メインエンジンが再起動の兆しを見せ、照明が明るくなった。
だが、その時――
遺跡の外で、微かな振動。
『……エネルギー反応。接近中』
ミケロンの声が緊張する。
スクリーン(遺跡のモニターに転送された映像)を見ると、虹色の宇宙の向こうから、二隻の黒い船が近づいてくる。
先日の追手と同じデザイン。
クロとシロの船だ。
「またかよ……しつこいな」
『どうする?
塔の防衛システム、起動できるかも』
太郎は一瞬迷った。
――逃げるか、戦うか。
だが、ここはただの漂流地じゃない。
古代の観測塔。
ミケロンの故郷の遺産。
「起動しろ。
俺たちは、ただの家出猫とボロ船の船長だ。
でも、今日は……守るものがある」
ミケロンが頷いた。
『了解。
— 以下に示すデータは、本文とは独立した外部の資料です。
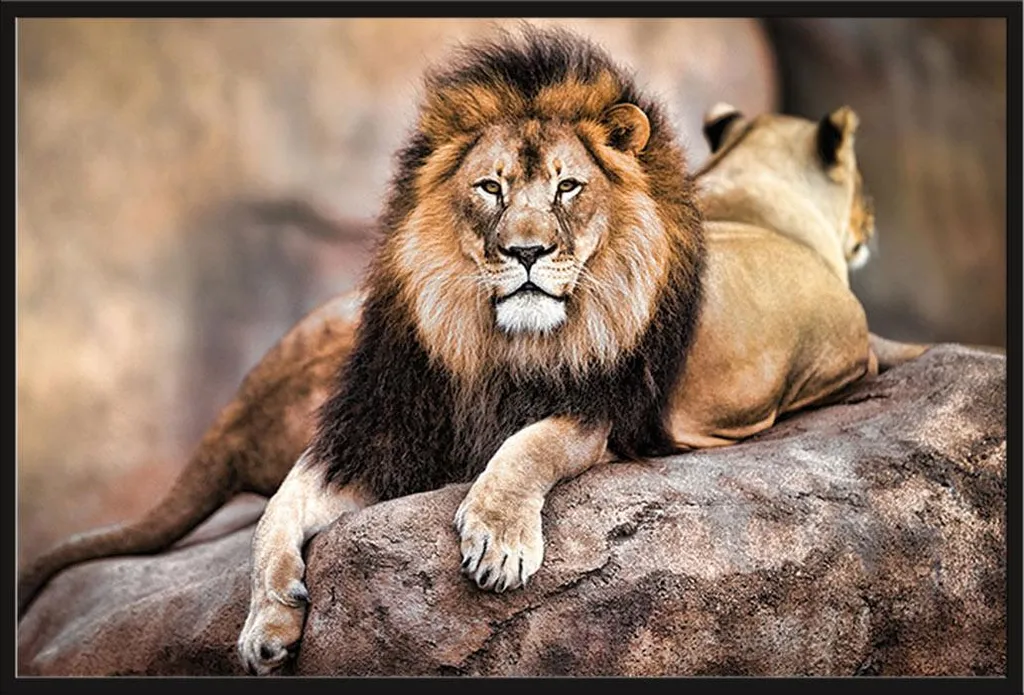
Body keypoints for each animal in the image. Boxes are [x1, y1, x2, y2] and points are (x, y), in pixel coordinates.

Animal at [17, 28, 929, 677]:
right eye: (490, 187)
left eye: (568, 186)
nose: (524, 252)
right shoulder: (379, 433)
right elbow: (278, 510)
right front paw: (267, 620)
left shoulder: (597, 407)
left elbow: (528, 443)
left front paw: (495, 535)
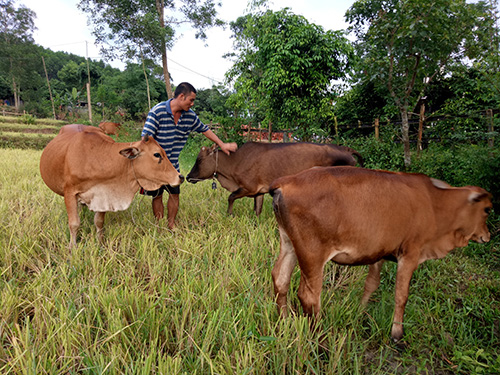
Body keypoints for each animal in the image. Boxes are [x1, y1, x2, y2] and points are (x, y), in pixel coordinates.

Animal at [39, 125, 184, 248]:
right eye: (157, 154)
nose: (180, 177)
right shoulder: (70, 192)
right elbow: (74, 223)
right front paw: (72, 247)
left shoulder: (104, 195)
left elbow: (99, 222)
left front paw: (100, 243)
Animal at [186, 142, 362, 217]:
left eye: (199, 160)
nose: (188, 177)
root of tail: (346, 149)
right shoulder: (258, 192)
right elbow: (257, 210)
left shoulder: (248, 188)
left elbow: (231, 197)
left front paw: (229, 215)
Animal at [270, 166, 492, 342]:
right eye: (488, 209)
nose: (487, 236)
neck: (434, 203)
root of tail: (285, 181)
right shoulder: (410, 254)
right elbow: (401, 295)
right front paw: (397, 333)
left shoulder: (379, 253)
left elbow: (371, 284)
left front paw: (360, 311)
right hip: (312, 255)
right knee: (308, 296)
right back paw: (320, 335)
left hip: (289, 243)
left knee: (280, 279)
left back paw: (285, 321)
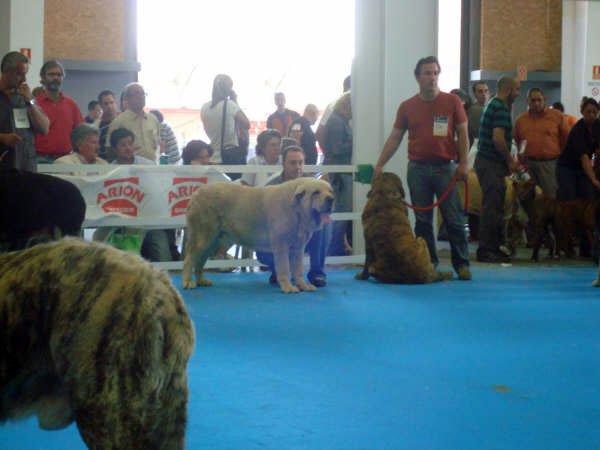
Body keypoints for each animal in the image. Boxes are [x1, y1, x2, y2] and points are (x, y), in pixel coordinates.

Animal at [180, 178, 336, 294]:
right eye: (316, 192)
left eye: (330, 191)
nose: (331, 199)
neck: (297, 211)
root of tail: (195, 194)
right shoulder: (281, 245)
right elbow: (284, 267)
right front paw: (288, 287)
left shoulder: (298, 248)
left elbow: (298, 270)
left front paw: (303, 285)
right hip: (202, 238)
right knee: (189, 259)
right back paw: (188, 282)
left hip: (213, 242)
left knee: (200, 262)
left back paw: (201, 281)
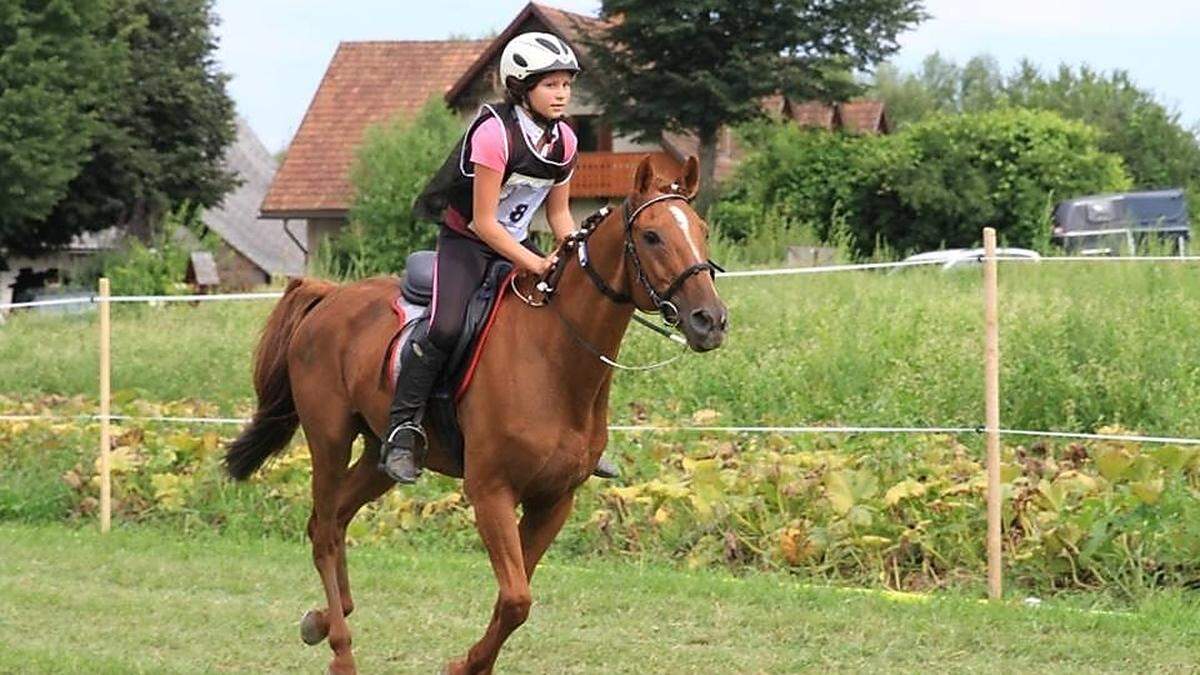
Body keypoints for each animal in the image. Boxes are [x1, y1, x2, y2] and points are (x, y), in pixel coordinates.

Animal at [225, 154, 729, 667]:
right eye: (651, 236)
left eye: (703, 230)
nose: (710, 320)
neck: (554, 358)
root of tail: (330, 295)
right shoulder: (491, 492)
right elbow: (517, 598)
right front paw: (463, 665)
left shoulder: (554, 500)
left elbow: (514, 596)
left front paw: (474, 662)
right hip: (329, 437)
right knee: (326, 529)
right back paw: (342, 652)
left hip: (379, 453)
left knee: (333, 519)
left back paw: (323, 619)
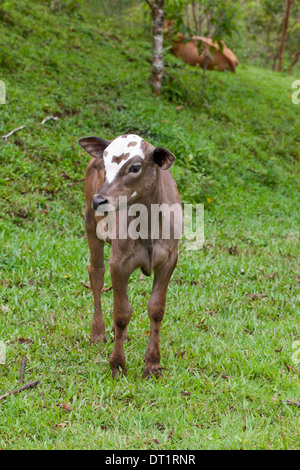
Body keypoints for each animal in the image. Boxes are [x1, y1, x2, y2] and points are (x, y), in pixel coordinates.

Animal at [78, 133, 183, 378]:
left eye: (135, 167)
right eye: (104, 164)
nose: (99, 200)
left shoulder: (169, 259)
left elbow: (156, 309)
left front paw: (152, 364)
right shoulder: (118, 262)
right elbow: (121, 313)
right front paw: (117, 364)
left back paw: (122, 336)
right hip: (90, 224)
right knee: (96, 274)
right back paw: (98, 332)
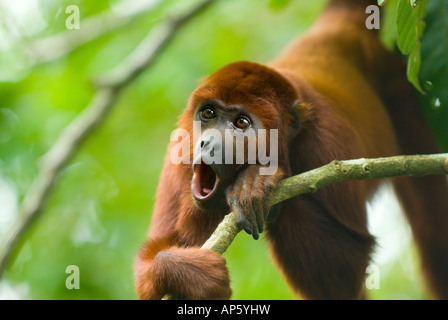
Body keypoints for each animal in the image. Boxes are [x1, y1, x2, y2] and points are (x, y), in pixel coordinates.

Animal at [135, 0, 448, 300]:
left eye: (241, 123)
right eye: (208, 113)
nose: (207, 143)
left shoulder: (328, 143)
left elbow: (346, 269)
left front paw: (255, 183)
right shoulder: (178, 151)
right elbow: (150, 261)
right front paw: (190, 272)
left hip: (399, 88)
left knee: (433, 230)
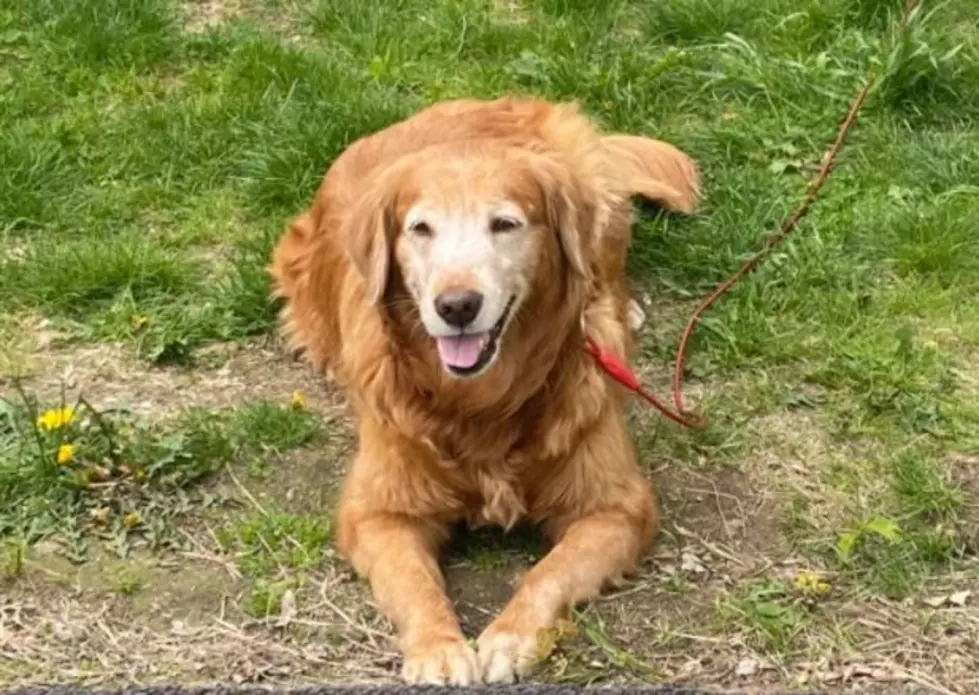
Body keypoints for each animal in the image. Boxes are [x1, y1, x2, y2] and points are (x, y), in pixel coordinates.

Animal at [266, 96, 696, 684]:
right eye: (421, 229)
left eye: (505, 224)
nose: (457, 305)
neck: (482, 405)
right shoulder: (376, 513)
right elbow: (414, 581)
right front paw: (438, 648)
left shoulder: (617, 506)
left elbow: (550, 572)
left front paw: (511, 636)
塔の防衛モード、オン』
遺跡の表面から、光の粒子が噴き出した。
塔全体が淡く輝き、防御フィールドが展開される。
追手の船が射撃を放つが、光の壁に阻まれる。
『……来るよ、太郎』
二人は遺跡の中央に立ち、
虹色の宇宙をバックに、
新たな戦いを迎えようとしていた。